The current through a 50 Ω resistor doubles from 200 mA to 400 mA. What happens to the power dissipated?
AIt doubles, from 2 W to 4 W
BIt quadruples, from 2 W to 8 W
CIt increases by 50%, from 2 W to 3 W
DIt stays the same — power depends on voltage, not current
P = I²R, so power scales as the square of current. At 200 mA: P = (0.2)² × 50 = 2 W. At 400 mA: P = (0.4)² × 50 = 8 W — four times larger. Doubling current quadruples power. This P ∝ I² relationship is the most important practical consequence of Joule heating: small increases in current cause disproportionately large increases in heat dissipation, which is why resistors have current ratings and why overloaded circuits overheat.

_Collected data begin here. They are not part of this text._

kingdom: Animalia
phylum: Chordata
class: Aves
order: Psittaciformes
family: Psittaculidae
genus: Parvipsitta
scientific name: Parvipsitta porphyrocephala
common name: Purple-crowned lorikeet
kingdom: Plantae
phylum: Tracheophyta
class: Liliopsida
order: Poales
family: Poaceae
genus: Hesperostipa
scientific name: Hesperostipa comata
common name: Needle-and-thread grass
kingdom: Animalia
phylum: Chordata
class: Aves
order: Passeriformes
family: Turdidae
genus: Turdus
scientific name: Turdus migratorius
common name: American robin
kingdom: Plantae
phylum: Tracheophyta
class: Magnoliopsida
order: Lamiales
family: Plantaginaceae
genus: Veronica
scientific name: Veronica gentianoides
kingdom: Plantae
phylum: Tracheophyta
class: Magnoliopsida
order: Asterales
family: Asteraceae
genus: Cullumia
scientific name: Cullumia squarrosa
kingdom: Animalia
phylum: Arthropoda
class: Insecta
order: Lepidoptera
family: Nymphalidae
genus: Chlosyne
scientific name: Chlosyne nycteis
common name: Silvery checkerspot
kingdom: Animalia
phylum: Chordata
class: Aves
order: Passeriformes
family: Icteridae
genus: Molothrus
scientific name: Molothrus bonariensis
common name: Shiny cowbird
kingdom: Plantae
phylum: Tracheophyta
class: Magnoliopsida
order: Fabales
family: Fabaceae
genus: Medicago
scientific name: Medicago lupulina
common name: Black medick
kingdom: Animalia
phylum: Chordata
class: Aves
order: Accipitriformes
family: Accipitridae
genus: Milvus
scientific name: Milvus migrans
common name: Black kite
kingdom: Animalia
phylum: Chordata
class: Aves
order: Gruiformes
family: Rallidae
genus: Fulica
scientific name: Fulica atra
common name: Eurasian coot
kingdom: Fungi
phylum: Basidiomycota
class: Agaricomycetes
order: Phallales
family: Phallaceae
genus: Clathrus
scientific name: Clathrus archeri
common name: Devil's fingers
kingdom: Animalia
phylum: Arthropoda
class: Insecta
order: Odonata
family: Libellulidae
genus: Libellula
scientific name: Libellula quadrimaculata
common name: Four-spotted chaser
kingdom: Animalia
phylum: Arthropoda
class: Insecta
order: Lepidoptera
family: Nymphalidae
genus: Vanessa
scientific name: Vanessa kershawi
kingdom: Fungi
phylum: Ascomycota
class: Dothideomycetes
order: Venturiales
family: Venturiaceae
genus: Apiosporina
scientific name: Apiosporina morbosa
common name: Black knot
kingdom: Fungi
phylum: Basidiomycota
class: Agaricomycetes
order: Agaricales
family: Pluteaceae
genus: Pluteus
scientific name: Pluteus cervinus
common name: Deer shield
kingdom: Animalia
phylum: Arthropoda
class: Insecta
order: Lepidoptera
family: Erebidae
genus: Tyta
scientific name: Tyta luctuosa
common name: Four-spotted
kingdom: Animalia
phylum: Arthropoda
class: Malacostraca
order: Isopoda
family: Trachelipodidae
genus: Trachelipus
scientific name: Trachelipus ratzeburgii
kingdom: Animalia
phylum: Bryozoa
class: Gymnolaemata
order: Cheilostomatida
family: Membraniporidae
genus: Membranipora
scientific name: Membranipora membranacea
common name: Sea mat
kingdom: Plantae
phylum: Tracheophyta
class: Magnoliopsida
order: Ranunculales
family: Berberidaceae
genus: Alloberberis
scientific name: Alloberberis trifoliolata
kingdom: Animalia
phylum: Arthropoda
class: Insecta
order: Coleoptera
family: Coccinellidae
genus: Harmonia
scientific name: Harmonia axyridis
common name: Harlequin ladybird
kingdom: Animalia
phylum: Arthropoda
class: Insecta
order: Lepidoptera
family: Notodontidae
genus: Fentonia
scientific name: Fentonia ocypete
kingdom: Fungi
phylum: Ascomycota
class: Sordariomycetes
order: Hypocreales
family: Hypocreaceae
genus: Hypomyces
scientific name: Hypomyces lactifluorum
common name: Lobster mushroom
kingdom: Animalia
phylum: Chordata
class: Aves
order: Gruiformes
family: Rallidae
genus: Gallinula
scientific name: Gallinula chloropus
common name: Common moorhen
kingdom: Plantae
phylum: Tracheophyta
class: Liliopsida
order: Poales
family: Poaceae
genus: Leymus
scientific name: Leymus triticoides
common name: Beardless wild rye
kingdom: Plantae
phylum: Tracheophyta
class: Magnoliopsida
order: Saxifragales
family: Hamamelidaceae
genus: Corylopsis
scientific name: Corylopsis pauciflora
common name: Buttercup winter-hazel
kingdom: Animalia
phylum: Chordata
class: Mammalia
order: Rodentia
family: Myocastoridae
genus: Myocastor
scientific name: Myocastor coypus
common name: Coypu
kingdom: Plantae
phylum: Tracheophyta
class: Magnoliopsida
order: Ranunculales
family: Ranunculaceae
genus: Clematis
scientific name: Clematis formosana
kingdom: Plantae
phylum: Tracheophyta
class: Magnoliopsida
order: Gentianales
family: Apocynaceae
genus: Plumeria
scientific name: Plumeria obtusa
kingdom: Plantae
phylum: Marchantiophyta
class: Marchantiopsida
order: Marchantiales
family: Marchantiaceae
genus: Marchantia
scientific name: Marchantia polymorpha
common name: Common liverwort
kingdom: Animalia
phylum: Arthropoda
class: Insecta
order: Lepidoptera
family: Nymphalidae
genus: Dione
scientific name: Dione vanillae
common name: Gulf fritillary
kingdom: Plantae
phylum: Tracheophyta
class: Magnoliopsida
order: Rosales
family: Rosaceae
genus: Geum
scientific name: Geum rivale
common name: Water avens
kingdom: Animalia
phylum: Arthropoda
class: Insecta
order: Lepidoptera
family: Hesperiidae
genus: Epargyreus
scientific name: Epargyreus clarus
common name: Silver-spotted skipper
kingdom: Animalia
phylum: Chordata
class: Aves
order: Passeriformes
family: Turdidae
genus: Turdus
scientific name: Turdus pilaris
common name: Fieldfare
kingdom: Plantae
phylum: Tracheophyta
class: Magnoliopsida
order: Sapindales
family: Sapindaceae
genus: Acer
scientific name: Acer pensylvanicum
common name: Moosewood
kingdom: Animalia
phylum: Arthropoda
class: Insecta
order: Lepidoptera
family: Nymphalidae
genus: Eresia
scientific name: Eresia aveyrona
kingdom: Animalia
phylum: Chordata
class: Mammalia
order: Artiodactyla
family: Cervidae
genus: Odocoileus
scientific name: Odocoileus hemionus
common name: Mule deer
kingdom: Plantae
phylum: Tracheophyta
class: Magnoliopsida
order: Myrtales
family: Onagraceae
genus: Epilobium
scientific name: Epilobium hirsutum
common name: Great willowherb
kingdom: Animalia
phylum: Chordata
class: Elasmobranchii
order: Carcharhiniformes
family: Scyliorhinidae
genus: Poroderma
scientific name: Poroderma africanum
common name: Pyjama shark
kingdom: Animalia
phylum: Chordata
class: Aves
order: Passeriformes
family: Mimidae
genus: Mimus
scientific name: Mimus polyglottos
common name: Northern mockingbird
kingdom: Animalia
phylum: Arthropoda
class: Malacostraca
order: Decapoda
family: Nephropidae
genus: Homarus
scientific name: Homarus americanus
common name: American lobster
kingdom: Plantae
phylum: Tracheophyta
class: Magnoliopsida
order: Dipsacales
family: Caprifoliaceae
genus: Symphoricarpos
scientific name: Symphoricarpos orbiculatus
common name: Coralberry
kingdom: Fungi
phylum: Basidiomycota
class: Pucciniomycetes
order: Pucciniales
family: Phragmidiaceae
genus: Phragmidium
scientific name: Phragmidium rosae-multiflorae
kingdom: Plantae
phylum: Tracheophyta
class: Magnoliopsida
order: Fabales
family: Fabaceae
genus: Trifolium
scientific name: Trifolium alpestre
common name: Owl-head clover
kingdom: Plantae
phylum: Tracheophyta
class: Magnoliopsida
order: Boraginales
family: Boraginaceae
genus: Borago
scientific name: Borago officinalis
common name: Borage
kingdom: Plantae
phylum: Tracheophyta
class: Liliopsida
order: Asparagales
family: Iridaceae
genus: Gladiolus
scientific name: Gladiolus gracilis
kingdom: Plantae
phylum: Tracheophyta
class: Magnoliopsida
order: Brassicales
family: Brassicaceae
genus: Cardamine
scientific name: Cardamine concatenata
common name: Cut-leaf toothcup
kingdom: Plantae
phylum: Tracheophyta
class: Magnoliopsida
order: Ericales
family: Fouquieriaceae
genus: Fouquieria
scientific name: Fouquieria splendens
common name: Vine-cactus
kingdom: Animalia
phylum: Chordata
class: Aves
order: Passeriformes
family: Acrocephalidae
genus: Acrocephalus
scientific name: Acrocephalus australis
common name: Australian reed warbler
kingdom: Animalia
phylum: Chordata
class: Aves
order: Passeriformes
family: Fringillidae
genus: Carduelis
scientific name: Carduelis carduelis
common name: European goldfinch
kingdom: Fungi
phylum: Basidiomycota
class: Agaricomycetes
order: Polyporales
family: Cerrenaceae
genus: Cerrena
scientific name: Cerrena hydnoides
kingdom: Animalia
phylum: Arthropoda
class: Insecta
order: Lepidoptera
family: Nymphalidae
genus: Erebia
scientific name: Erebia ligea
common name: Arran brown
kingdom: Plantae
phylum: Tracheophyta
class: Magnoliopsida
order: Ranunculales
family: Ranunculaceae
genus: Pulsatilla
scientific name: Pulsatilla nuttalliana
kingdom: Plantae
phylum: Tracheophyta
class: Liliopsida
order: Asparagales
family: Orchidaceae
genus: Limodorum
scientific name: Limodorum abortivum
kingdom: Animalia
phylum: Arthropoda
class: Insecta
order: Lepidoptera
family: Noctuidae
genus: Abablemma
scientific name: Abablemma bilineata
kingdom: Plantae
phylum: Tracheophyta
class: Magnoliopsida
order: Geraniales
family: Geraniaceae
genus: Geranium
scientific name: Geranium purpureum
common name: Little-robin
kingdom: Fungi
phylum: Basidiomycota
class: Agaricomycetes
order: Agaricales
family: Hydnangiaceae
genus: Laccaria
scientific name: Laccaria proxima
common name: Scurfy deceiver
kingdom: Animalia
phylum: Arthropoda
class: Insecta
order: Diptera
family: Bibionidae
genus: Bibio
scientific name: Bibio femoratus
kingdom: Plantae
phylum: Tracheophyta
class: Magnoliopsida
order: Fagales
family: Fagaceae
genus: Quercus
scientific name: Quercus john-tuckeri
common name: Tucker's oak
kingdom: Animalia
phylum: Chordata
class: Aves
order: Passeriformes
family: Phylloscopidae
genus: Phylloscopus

Question 2 Multiple Choice
Power transmission lines carry electricity over long distances. Engineers want to minimize energy lost to Joule heating during transmission. Given the same power P to transmit, which approach reduces I²R heating most effectively?
AUse thicker wires to decrease resistance R, keeping current I the same
BTransmit at high voltage and low current, so I²R losses are reduced even though P = IV stays the same
CIncrease the frequency of the alternating current
DUse lower voltage and higher current to push more power through
Since P = IV, the same power can be transmitted with high V and low I, or low V and high I. The heat loss is P_loss = I²R, which depends on the *square* of current. Halving I reduces losses by a factor of four, even if resistance is unchanged. This is why power grids use high-voltage (hundreds of kilovolts) transmission lines — the voltage is then stepped down by transformers near users. Thicker wires help but are expensive and heavy; the voltage approach is far more effective.
Question 3 True / False
The three forms P = IV, P = I²R, and P = V²/R are three different physical laws about power dissipation.
TTrue
FFalse
Answer: False
They are all the same equation expressed differently. Starting from P = IV and using V = IR (Ohm's law), substitute V = IR to get P = I(IR) = I²R, or substitute I = V/R to get P = (V/R)V = V²/R. All three forms are algebraically equivalent and describe the same physical phenomenon. The choice of form depends only on which two quantities you know directly: I and R → use I²R; V and R → use V²/R; I and V → use IV.
Question 4 True / False
A resistor with lower resistance generally dissipates less power than a resistor with higher resistance connected in the same circuit.
TTrue
FFalse
Answer: False
Whether lower R means less or more power depends on what is held fixed. If voltage V is fixed (e.g., both resistors connected to the same voltage source), P = V²/R increases as R decreases — the lower-resistance resistor dissipates *more* power. If current I is fixed (e.g., series circuit), P = I²R decreases as R decreases — the lower-resistance resistor dissipates less. Never assume the direction of the R-P relationship without specifying whether V or I is held constant.
Question 5 Short Answer
Explain microscopically what 'Joule heating' is: why does current flowing through a resistor cause the resistor's temperature to rise?
Think about your answer, then reveal below.
Model answer: In a conductor, free electrons drift under the electric field. The field accelerates each electron, giving it kinetic energy. But electrons don't travel freely — they collide with lattice ions (the fixed atomic structure). In each collision, the electron's kinetic energy is transferred to the lattice as thermal vibration (heat), and the electron starts over with low velocity. The electric field continuously does work replenishing the electrons' kinetic energy, which is continuously converted to heat through collisions. The temperature rises because the lattice vibrates more intensely. Joule heating is simply the macroscopic accounting of this microscopic cycle: field does work → electron gains kinetic energy → collision converts it to heat → repeat.
The macroscopic formula P = IV captures the rate at which the electric field does work on charges (P = dW/dt = V dq/dt = VI). The fact that this all appears as heat — not stored energy — is because resistors cannot store electrical energy the way capacitors or inductors can. All work done goes immediately and irreversibly to thermal energy.